Henrietta Rose-Innes est une écrivaine sud-africaine qui fut autrefois élève de J.M Coetzee le prix Nobel de littérature. Cette parenté a donné des fruits exceptionnels. Son précédent roman, “Ninive”, était une ode sublime à la nature et aux rapport que l’humanité tisse avec elle. Avec “L’Homme au lion” Henrietta Rose-Innes approfondit avec beaucoup d’inspiration cette thématique. Comme sa consoeur Rosamund Haden, Rose-Innes plante le décor dans une Afrique du Sud prise entre une modernité qui rompt avec son passé et un monde sauvage qui fut autrefois son berceau.
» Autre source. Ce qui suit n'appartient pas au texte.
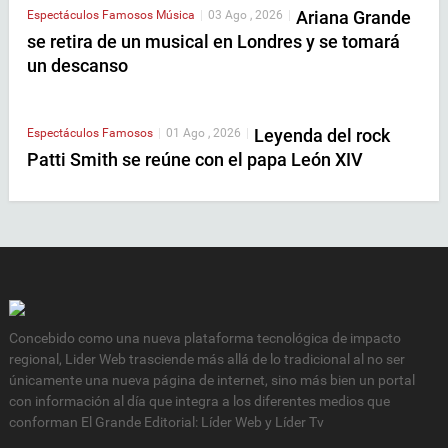
Ariana Grande
Espectáculos
Famosos
Música
|
03 Ago , 2026
|
se retira de un musical en Londres y se tomará
un descanso
Leyenda del rock
Espectáculos
Famosos
|
01 Ago , 2026
|
Patti Smith se reúne con el papa León XIV
Concebido como una nueva plataforma tecnológica de impacto
regional, Lider Web trasciende más allá de lo tradicional al no ser
únicamente una nueva página de internet, sino más bien un portal
con información al día que integra a los diferentes medios que
conforman El Grande Editorial: Líder Web y Líder Tv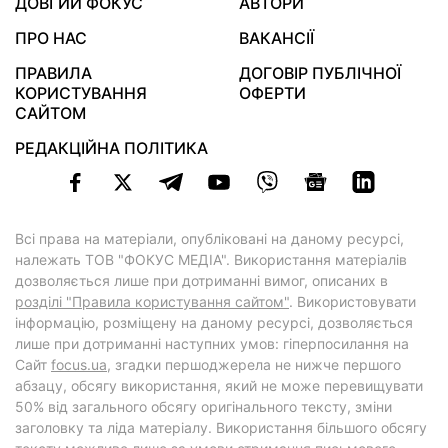
ДОВГИЙ ФОКУС
АВТОРИ
ПРО НАС
ВАКАНСІЇ
ПРАВИЛА
ДОГОВІР ПУБЛІЧНОЇ
КОРИСТУВАННЯ
ОФЕРТИ
САЙТОМ
РЕДАКЦІЙНА ПОЛІТИКА
Всі права на матеріали, опубліковані на даному ресурсі,
належать ТОВ "ФОКУС МЕДІА". Використання матеріалів
дозволяється лише при дотриманні вимог, описаних в
розділі "Правила користування сайтом"
. Використовувати
інформацію, розміщену на даному ресурсі, дозволяється
лише при дотриманні наступних умов: гіперпосилання на
Cайт
focus.ua
, згадки першоджерела не нижче першого
абзацу, обсягу використання, який не може перевищувати
50% від загального обсягу оригінального тексту, зміни
заголовку та ліда матеріалу. Використання більшого обсягу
A ce titre “L’Homme au lion” constitue une métaphore sensible et puissante sur le rapport que l’homme construit avec son environnement. La ville du Cap porte tous les stigmates de l’hypermodernité et pourtant le bush, terre hostile et dangereuse, est à ses portes. Il a été d’ailleurs le théâtre d’un drame qui a séparé deux amis, Mark et Stan, alors qu’ils n’étaient encore qu’adolescents. Des années plus tard, ils vont se retrouver mais Mark est blessé par l’un des lions dont il s’occupait au zoo. L’animal est abattu. Sekhmet, la lionne survivante est désormais la dernière de son espèce, et c’est Stan qui va désormais s’occuper d’elle. Entre le jeune homme, obsédé par le passé partagé avec son ami, et l’animal, va s’instaurer un rapport particulier au point que Stan va se mettre à sentir le fauve. Mais il n’est pas le seul à ressentir l’attractivité sauvage du félin, d’autres fascinés comme lui par Sekhmet, voudraient lui rendre sa liberté.
L’excellente traduction d’Elisabeth Gilles nous offre la possibilité de découvrir une magnifique fable où la dimension sauvage de la nature prend, au fil des pages, l’ascendant sur les êtres. Le fauve devient le point nodal du roman vers lequel converge l’ensemble des acteurs du récit. Sekhmet, dernier lion du Cap redevient, à mesure que la narration progresse, le symbole d’une vie désormais perdue et que certains aimeraient pouvoir retrouver.